Being able to compare processes by quoting a “sigma level” is appealing to management, however it simply doesn’t work.  For example, consider comparing two processes, one of which has a histogram skewed to the left and the other to the right. They may both appear “very good” with an assumption of normality, however one might be far more poorly controlled than the other.  The situation is even worse because defects counts and “sigma levels” give no indication of process capability.  A process can only be “capable” (of producing product or service within specification) that is, “very good”, if it is “in-control”.  If the process average is drifting, as assumed in six sigma, the process is out of control and therefore unpredictable.  An unpredictable process is certainly not a “very good” thing.  Only control charts and histograms can give this information.


Thank you for your final comment.  My aim is to encourage people to question the accepted norms (no pun intended) rather than to accept them blindly.

Re: Zero Defects

Mr. Crosby would have us believe that a zero defects program is inexpensive, especially compared to six sigma. Well, I remember spending 5 days in Corning, NY as part of Total Quality training (which included zero defects, a la Crosby).

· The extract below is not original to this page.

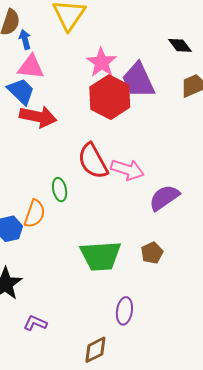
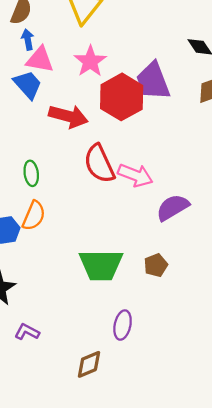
blue arrow: (25, 39) -> (28, 40), moved
pink star: (101, 62) -> (90, 61), moved
red arrow: (38, 117) -> (68, 116), moved
green ellipse: (60, 190) -> (31, 173), moved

Everyone in our company (Corning Medical, Medfield, MA) received training in quality. The cost of this program across Corning must have been substantial.

Mr. Crosby also talks about the zero defects concept as “Work right the first time and every time” and the performance standard is that “No defects are acceptable.” This gives one the impression that without this program, inept engineers and production staff are creating poor quality products and if only they had this quality training … . Well, things aren’t that simple. The number of defects in a design relate to the state of knowledge of the technology. No defects are possible when the state of knowledge is high. However, for many systems, the state of knowledge is not high enough to design a product with no defects and a common and efficient development process is to go through a test and improvement loop until the number of problems reaches an acceptable level and this number is not zero.


Well I realize that in my comments about Sick Sigma I talk about processes whose defect rate should be zero (e.g., wrong site surgery) and in the comments about “Zero Defects” I talk about processes with allowable defects rates greater than zero (e.g., proportion of bad pixels in an LCD screen) but that’s the real world.


  1. Sick sigma comments amended after an email from Dr. Burns, the article’s author, since I had provided comments to the journal in which his article appeared.